═══ Excerpted passage

How To Make Money In Real Estate Through Foreclosure

By: Angela Scott

As an individual, with a bit of education and know how, anyone can assist those caught in pre-foreclosure or foreclosure to keep their homes. There are opportunities for forbearance, reinstatements, repayment plans and loan modifications. They can try to refinance through a private lender. There are many ways to exhaust keeping a home prior to having to sell. No matter what, there is no reason that a home should actually be foreclosed.

You can advise the family in many different ways.

First explain to your client that they should not avoid the problem. The more time they wait, the harder the situation will become and the more likely it is that they will lose their home.

Express to your client that the lender does not really want to foreclose. Lenders are in the business of lending money and not in the business of owning homes.

══════
═══ Data supplied

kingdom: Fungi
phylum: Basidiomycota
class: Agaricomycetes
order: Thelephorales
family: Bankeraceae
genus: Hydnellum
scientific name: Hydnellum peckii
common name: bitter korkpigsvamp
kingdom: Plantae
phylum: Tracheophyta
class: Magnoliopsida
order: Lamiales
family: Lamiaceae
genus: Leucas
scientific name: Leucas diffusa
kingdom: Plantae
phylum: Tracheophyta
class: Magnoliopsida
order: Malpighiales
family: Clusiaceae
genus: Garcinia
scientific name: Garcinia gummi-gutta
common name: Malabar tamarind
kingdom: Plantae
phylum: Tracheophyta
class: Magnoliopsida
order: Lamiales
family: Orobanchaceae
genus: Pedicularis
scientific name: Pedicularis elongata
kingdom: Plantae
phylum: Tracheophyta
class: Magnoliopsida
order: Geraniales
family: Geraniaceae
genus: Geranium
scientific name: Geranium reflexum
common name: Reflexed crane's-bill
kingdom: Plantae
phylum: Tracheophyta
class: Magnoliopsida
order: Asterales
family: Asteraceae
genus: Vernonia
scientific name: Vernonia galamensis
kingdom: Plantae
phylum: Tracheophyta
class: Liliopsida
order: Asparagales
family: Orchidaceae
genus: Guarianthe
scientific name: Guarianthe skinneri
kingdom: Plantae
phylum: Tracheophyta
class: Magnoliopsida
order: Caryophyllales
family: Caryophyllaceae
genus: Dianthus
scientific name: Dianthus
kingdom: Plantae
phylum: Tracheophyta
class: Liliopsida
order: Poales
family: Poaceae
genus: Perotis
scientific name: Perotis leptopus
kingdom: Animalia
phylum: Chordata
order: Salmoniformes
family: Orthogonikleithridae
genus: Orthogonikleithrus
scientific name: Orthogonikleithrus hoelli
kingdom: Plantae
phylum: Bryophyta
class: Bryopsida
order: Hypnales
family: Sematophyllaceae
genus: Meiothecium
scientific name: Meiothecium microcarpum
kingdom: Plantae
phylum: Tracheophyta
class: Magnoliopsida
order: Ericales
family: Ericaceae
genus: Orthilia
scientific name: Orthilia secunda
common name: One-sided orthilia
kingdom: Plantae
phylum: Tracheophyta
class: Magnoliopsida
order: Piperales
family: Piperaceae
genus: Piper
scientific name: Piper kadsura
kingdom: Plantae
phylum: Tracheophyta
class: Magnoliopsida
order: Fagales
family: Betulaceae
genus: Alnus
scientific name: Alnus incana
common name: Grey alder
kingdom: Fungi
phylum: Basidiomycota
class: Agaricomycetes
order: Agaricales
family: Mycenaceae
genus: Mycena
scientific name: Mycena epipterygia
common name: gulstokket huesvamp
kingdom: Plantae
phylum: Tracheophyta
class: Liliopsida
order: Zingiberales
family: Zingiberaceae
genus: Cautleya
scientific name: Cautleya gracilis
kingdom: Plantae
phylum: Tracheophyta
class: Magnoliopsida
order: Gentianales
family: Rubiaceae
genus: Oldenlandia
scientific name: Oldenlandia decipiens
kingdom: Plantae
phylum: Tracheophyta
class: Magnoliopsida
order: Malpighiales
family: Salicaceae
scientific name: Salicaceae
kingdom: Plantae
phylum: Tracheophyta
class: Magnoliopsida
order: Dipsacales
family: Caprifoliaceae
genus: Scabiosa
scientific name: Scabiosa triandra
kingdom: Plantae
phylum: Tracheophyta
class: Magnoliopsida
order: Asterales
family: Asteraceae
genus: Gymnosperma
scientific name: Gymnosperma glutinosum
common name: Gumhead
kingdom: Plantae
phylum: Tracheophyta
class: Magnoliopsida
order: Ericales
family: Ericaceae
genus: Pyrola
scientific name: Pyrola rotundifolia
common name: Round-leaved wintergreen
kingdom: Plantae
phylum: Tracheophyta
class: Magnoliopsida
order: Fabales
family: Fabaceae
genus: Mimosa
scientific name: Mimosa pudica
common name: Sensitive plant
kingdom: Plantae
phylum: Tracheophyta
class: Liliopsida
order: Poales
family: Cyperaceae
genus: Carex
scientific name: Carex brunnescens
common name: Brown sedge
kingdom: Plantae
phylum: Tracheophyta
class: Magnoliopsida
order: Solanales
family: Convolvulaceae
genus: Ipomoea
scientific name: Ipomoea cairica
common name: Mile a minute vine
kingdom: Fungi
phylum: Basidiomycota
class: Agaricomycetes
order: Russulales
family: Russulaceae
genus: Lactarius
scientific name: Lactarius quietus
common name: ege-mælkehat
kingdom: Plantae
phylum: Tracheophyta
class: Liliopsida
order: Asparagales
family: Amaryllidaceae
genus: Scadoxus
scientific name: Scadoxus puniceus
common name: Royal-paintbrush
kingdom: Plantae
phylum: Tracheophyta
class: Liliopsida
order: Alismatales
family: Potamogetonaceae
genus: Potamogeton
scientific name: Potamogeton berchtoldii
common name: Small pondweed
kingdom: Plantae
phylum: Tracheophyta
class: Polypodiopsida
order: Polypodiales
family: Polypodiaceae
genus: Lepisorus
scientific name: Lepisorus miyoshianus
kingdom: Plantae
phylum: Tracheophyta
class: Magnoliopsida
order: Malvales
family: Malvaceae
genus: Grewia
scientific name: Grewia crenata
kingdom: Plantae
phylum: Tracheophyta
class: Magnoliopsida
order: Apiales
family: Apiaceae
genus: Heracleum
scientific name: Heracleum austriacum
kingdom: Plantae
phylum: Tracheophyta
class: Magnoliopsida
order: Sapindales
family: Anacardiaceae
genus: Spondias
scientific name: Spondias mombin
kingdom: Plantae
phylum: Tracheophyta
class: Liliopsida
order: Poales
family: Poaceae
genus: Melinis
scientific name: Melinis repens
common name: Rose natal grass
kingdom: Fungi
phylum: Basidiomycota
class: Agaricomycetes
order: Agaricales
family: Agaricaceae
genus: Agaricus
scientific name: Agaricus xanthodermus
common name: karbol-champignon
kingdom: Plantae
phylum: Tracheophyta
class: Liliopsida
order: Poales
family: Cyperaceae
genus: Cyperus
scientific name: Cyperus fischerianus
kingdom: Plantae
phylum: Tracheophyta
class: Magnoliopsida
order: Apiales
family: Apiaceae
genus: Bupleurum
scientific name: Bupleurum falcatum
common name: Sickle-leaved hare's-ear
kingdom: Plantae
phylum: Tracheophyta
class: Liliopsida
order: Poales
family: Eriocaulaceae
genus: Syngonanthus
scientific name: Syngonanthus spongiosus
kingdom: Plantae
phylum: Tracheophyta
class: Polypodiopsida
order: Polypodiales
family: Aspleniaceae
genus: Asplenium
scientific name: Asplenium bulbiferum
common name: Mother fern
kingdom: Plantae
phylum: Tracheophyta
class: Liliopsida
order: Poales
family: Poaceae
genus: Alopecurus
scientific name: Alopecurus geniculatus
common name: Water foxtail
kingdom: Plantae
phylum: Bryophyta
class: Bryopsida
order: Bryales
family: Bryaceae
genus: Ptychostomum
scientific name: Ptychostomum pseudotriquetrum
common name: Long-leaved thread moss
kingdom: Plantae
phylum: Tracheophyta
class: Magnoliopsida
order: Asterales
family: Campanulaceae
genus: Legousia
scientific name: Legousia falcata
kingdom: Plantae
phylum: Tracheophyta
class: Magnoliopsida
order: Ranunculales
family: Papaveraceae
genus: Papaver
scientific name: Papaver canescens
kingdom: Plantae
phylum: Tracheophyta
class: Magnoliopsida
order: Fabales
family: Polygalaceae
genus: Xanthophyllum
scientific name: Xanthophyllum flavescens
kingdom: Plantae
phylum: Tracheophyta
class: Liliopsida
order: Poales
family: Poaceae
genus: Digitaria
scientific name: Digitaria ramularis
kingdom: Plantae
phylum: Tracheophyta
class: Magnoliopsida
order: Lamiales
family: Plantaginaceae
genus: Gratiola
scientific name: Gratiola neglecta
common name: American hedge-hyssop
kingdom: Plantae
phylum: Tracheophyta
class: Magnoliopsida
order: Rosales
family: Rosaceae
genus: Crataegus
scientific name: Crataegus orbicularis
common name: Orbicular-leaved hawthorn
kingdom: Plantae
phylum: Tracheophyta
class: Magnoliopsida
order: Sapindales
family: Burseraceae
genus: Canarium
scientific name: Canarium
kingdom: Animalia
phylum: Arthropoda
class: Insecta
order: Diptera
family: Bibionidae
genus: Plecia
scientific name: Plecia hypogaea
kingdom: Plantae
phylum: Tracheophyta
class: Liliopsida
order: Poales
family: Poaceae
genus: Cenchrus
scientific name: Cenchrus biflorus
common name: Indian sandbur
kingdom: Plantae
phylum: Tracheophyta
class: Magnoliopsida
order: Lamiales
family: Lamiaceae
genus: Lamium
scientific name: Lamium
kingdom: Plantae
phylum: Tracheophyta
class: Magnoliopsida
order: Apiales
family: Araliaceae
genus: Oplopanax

══════

■ **Your objective**
According to the article on making money through foreclosure, what business are lenders in?

■ **Completed exercise**
Lenders are in the business of lending money, not owning homes.